Когда я приехала в Киев, то остановилась у подружки. Мы вместе снимали квартиру. Оплачивали это дело наши родители. Так как я нигде не работала, каждую неделю мама присылала мне 150 гривень на еду. По воскресеньям я получала заветную сумму, беспечно тратила почти всю её за три-четыре дня, а остальные дни кантовалась на последние десять гривень, в ожидании следующего богатства.
Был понедельник. Я выгуливала себя по пустырю. На встречу мне цыганская куча, а впереди беременная цыганка,почти уже рожающая. Спрашивает, где здесь ближайшая аптека (классика жанра). И я по этой классике, начинаю усердно объяснять, как пройти. Тем более, что я никогда не судила о людях по национальности. Да хоть людоед из племени Макамба – разве можно отказывать в поддержке человеку, очень и очень беременному.
Цыганка послушала и говорит, что видит, какой я хороший человек, поэтому расскажет обо мне кое-что. И реально сообщила такие точные вещи, что я сразу ей поверила. Глядя на моё восхищение, она предложила погадать, но для этого ей нужна денежная купюра. Мы почему-то зашли в кусты. Я чистосердечно дала ей двадцать гривень. Она попросила ещё. Я дала ещё. В это время меня начали окружать остальные женщины в цветастых юбках и их бойкие смуглые ребята. Меня это начало волновать. Беременная цыганка просила ещё денег, и каждую купюру складывала особым образом в ладони. Так как вчера мы с подружкой гульнули на тридцать гривень, сейчас у меня было сто двадцать, которые я благополучно отдала “гадалке”. Когда я призналась, что больше у меня нет ни копейки, она сказала:
– А теперь смотри фокус, – дунула на ладонь с моими деньгами, и те бесследно растворились прямо в воздухе.
Я с восторгом смотрела то на коперфильдовскую цыганку, то на её пустую руку. Когда поняла, что деньги мне отдавать не будут, я прозрела.
– Жду свои деньги, – сообщила я беременной смуглянке. Она из улыбчивой и доброй сразу превратилась в пугательную и злую.
– А ну иди отсюда, – прошипела она, – пока серёжки твои не сняли.
Её подруги зашли ко мне со спины. Цыганчата что-то начали кричать на своём языке.

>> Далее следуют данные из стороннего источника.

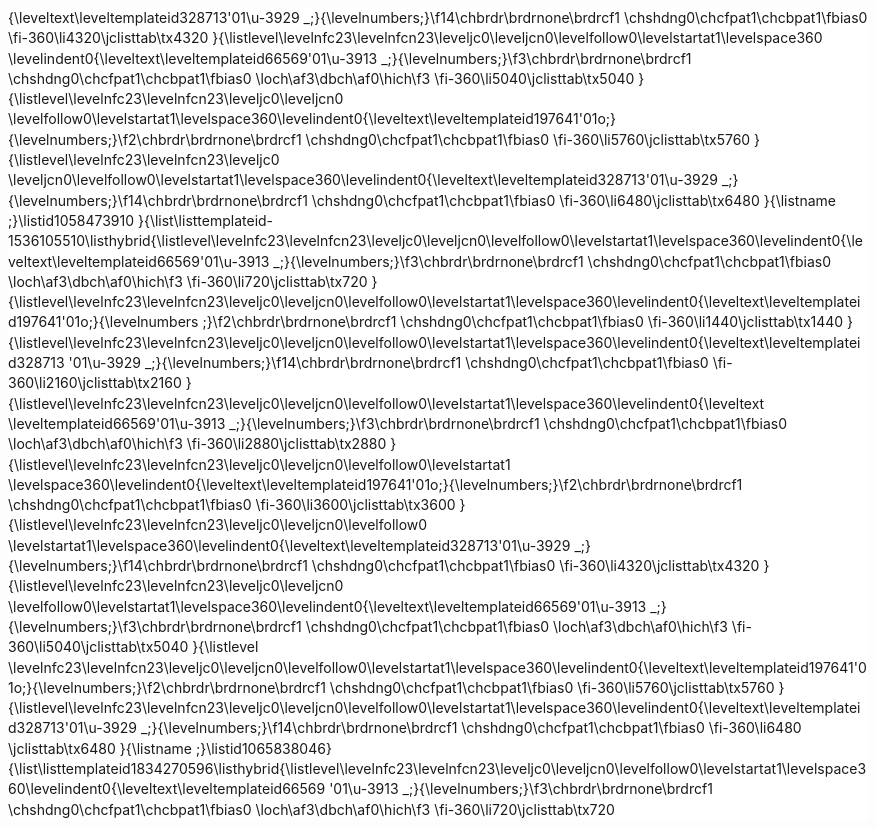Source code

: {\leveltext\leveltemplateid328713\'01\u-3929
_;}{\levelnumbers;}\f14\chbrdr\brdrnone\brdrcf1
\chshdng0\chcfpat1\chcbpat1\fbias0 \fi-360\li4320\jclisttab\tx4320
}{\listlevel\levelnfc23\levelnfcn23\leveljc0\leveljcn0\levelfollow0\levelstartat1\levelspace360
\levelindent0{\leveltext\leveltemplateid66569\'01\u-3913
_;}{\levelnumbers;}\f3\chbrdr\brdrnone\brdrcf1
\chshdng0\chcfpat1\chcbpat1\fbias0 \loch\af3\dbch\af0\hich\f3
\fi-360\li5040\jclisttab\tx5040
}{\listlevel\levelnfc23\levelnfcn23\leveljc0\leveljcn0
\levelfollow0\levelstartat1\levelspace360\levelindent0{\leveltext\leveltemplateid197641\'01o;}{\levelnumbers;}\f2\chbrdr\brdrnone\brdrcf1
\chshdng0\chcfpat1\chcbpat1\fbias0 \fi-360\li5760\jclisttab\tx5760
}{\listlevel\levelnfc23\levelnfcn23\leveljc0
\leveljcn0\levelfollow0\levelstartat1\levelspace360\levelindent0{\leveltext\leveltemplateid328713\'01\u-3929
_;}{\levelnumbers;}\f14\chbrdr\brdrnone\brdrcf1
\chshdng0\chcfpat1\chcbpat1\fbias0 \fi-360\li6480\jclisttab\tx6480 }{\listname
;}\listid1058473910
}{\list\listtemplateid-1536105510\listhybrid{\listlevel\levelnfc23\levelnfcn23\leveljc0\leveljcn0\levelfollow0\levelstartat1\levelspace360\levelindent0{\leveltext\leveltemplateid66569\'01\u-3913
_;}{\levelnumbers;}\f3\chbrdr\brdrnone\brdrcf1
\chshdng0\chcfpat1\chcbpat1\fbias0 \loch\af3\dbch\af0\hich\f3
\fi-360\li720\jclisttab\tx720
}{\listlevel\levelnfc23\levelnfcn23\leveljc0\leveljcn0\levelfollow0\levelstartat1\levelspace360\levelindent0{\leveltext\leveltemplateid197641\'01o;}{\levelnumbers
;}\f2\chbrdr\brdrnone\brdrcf1 \chshdng0\chcfpat1\chcbpat1\fbias0
\fi-360\li1440\jclisttab\tx1440
}{\listlevel\levelnfc23\levelnfcn23\leveljc0\leveljcn0\levelfollow0\levelstartat1\levelspace360\levelindent0{\leveltext\leveltemplateid328713
\'01\u-3929 _;}{\levelnumbers;}\f14\chbrdr\brdrnone\brdrcf1
\chshdng0\chcfpat1\chcbpat1\fbias0 \fi-360\li2160\jclisttab\tx2160
}{\listlevel\levelnfc23\levelnfcn23\leveljc0\leveljcn0\levelfollow0\levelstartat1\levelspace360\levelindent0{\leveltext
\leveltemplateid66569\'01\u-3913
_;}{\levelnumbers;}\f3\chbrdr\brdrnone\brdrcf1
\chshdng0\chcfpat1\chcbpat1\fbias0 \loch\af3\dbch\af0\hich\f3
\fi-360\li2880\jclisttab\tx2880
}{\listlevel\levelnfc23\levelnfcn23\leveljc0\leveljcn0\levelfollow0\levelstartat1
\levelspace360\levelindent0{\leveltext\leveltemplateid197641\'01o;}{\levelnumbers;}\f2\chbrdr\brdrnone\brdrcf1
\chshdng0\chcfpat1\chcbpat1\fbias0 \fi-360\li3600\jclisttab\tx3600
}{\listlevel\levelnfc23\levelnfcn23\leveljc0\leveljcn0\levelfollow0
\levelstartat1\levelspace360\levelindent0{\leveltext\leveltemplateid328713\'01\u-3929
_;}{\levelnumbers;}\f14\chbrdr\brdrnone\brdrcf1
\chshdng0\chcfpat1\chcbpat1\fbias0 \fi-360\li4320\jclisttab\tx4320
}{\listlevel\levelnfc23\levelnfcn23\leveljc0\leveljcn0
\levelfollow0\levelstartat1\levelspace360\levelindent0{\leveltext\leveltemplateid66569\'01\u-3913
_;}{\levelnumbers;}\f3\chbrdr\brdrnone\brdrcf1
\chshdng0\chcfpat1\chcbpat1\fbias0 \loch\af3\dbch\af0\hich\f3
\fi-360\li5040\jclisttab\tx5040 }{\listlevel
\levelnfc23\levelnfcn23\leveljc0\leveljcn0\levelfollow0\levelstartat1\levelspace360\levelindent0{\leveltext\leveltemplateid197641\'01o;}{\levelnumbers;}\f2\chbrdr\brdrnone\brdrcf1
\chshdng0\chcfpat1\chcbpat1\fbias0 \fi-360\li5760\jclisttab\tx5760 }
{\listlevel\levelnfc23\levelnfcn23\leveljc0\leveljcn0\levelfollow0\levelstartat1\levelspace360\levelindent0{\leveltext\leveltemplateid328713\'01\u-3929
_;}{\levelnumbers;}\f14\chbrdr\brdrnone\brdrcf1
\chshdng0\chcfpat1\chcbpat1\fbias0 \fi-360\li6480 \jclisttab\tx6480
}{\listname
;}\listid1065838046}{\list\listtemplateid1834270596\listhybrid{\listlevel\levelnfc23\levelnfcn23\leveljc0\leveljcn0\levelfollow0\levelstartat1\levelspace360\levelindent0{\leveltext\leveltemplateid66569
\'01\u-3913 _;}{\levelnumbers;}\f3\chbrdr\brdrnone\brdrcf1
\chshdng0\chcfpat1\chcbpat1\fbias0 \loch\af3\dbch\af0\hich\f3
\fi-360\li720\jclisttab\tx720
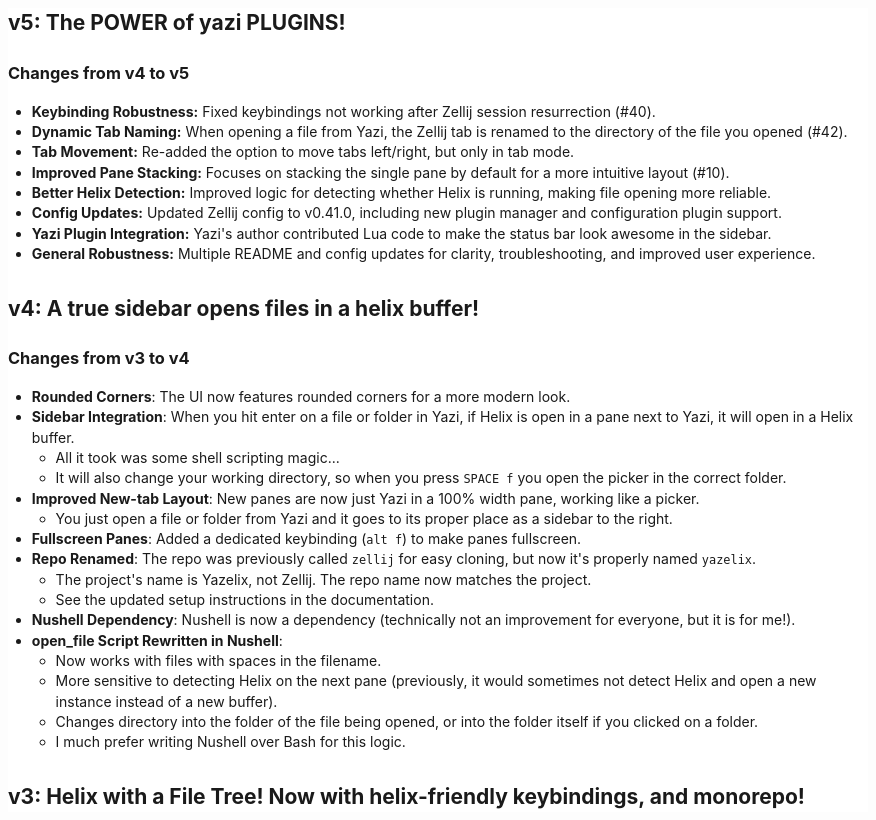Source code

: ## v5: The POWER of yazi PLUGINS!

### Changes from v4 to v5

- **Keybinding Robustness:** Fixed keybindings not working after Zellij session resurrection (#40).
- **Dynamic Tab Naming:** When opening a file from Yazi, the Zellij tab is renamed to the directory of the file you opened (#42).
- **Tab Movement:** Re-added the option to move tabs left/right, but only in tab mode.
- **Improved Pane Stacking:** Focuses on stacking the single pane by default for a more intuitive layout (#10).
- **Better Helix Detection:** Improved logic for detecting whether Helix is running, making file opening more reliable.
- **Config Updates:** Updated Zellij config to v0.41.0, including new plugin manager and configuration plugin support.
- **Yazi Plugin Integration:** Yazi's author contributed Lua code to make the status bar look awesome in the sidebar.
- **General Robustness:** Multiple README and config updates for clarity, troubleshooting, and improved user experience.

## v4: A true sidebar opens files in a helix buffer!

### Changes from v3 to v4

- **Rounded Corners**: The UI now features rounded corners for a more modern look.
- **Sidebar Integration**: When you hit enter on a file or folder in Yazi, if Helix is open in a pane next to Yazi, it will open in a Helix buffer.
    - All it took was some shell scripting magic...
    - It will also change your working directory, so when you press `SPACE f` you open the picker in the correct folder.
- **Improved New-tab Layout**: New panes are now just Yazi in a 100% width pane, working like a picker.
    - You just open a file or folder from Yazi and it goes to its proper place as a sidebar to the right.
- **Fullscreen Panes**: Added a dedicated keybinding (`alt f`) to make panes fullscreen.
- **Repo Renamed**: The repo was previously called `zellij` for easy cloning, but now it's properly named `yazelix`.
    - The project's name is Yazelix, not Zellij. The repo name now matches the project.
    - See the updated setup instructions in the documentation.
- **Nushell Dependency**: Nushell is now a dependency (technically not an improvement for everyone, but it is for me!).
- **open_file Script Rewritten in Nushell**:
    - Now works with files with spaces in the filename.
    - More sensitive to detecting Helix on the next pane (previously, it would sometimes not detect Helix and open a new instance instead of a new buffer).
    - Changes directory into the folder of the file being opened, or into the folder itself if you clicked on a folder.
    - I much prefer writing Nushell over Bash for this logic.

## v3: Helix with a File Tree! Now with helix-friendly keybindings, and monorepo!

Я стояла в кустах с десятком громких цыганок, вокруг никого. До дороги, где ходят люди, метров сто. Я понимала, что останусь на всю неделю без копейки. Да и вообще, это так подло с их стороны.
Я посмотрела в глаза пожилой цыганки, стоявшей напротив. Меня поразила их синева. Она просила меня уйти по добру по здорову, пока не случилось больших проблем. Они окружили меня, маленькие, ругающиеся женщины… Заросли кустарника, враждебно настроенные тётки, и ещё эти ярко-голубые глаза..
– Я думала, что люди не правы, когда плохо говорят о вас. Теперь вижу, что ошибалась я, – во мне было столько разочарования. – Неужели можно вести себя так бессовестно???
Воцарилось молчание. Они смотрели на меня. Я на них.
Потом они снова зашипели:
– Иди домой!!!
– Никуда я не пойду, пока вы не вернёте мои деньги.
Они засмеялись.
– Так и будешь за нами ходить?
– Буду.
– И в табор пойдёшь?
– Пойду.
И они пошли. Я – за ними.
– Может, замуж за цыгана хочешь?
– Посмотрим.
Я не отставала от них ни на шаг. Они растерялись. Остановились.
Синеглазая сказала:
– Да она наша! Смотрите, она точно из наших! Был кто-то цыган в роду у тебя?
Я пожала плечами.
– Верните деньги.
Подошла беременная и всунула мне в руку двадцать гривень
– Всё! Иди отсюда!
– Вы взяли у меня 120.
Постепенно, ворча и ругаясь, она вернула мне купюры, которые я ей дала. Когда у неё осталось двадцать моих гривень, я сказала:
– Эти деньги возьмите себе. Желаю вам родить здорового ребёночка!
Цыганки улыбнулись, и мы помахали друг другу руками на прощание.
Когда я рассказывала об этом случении друзьям – они были в шоке. Мама вообще поседела. А я не понимала, что тут такого – я просто вернула свои деньги.
Теперь я не верю цыганам. Да и они мне, похоже, тоже. Во всяком случае, с тех пор ни разу ко мне не подходили – наверное чуют своей телепатией гадательной, что я девка жадная.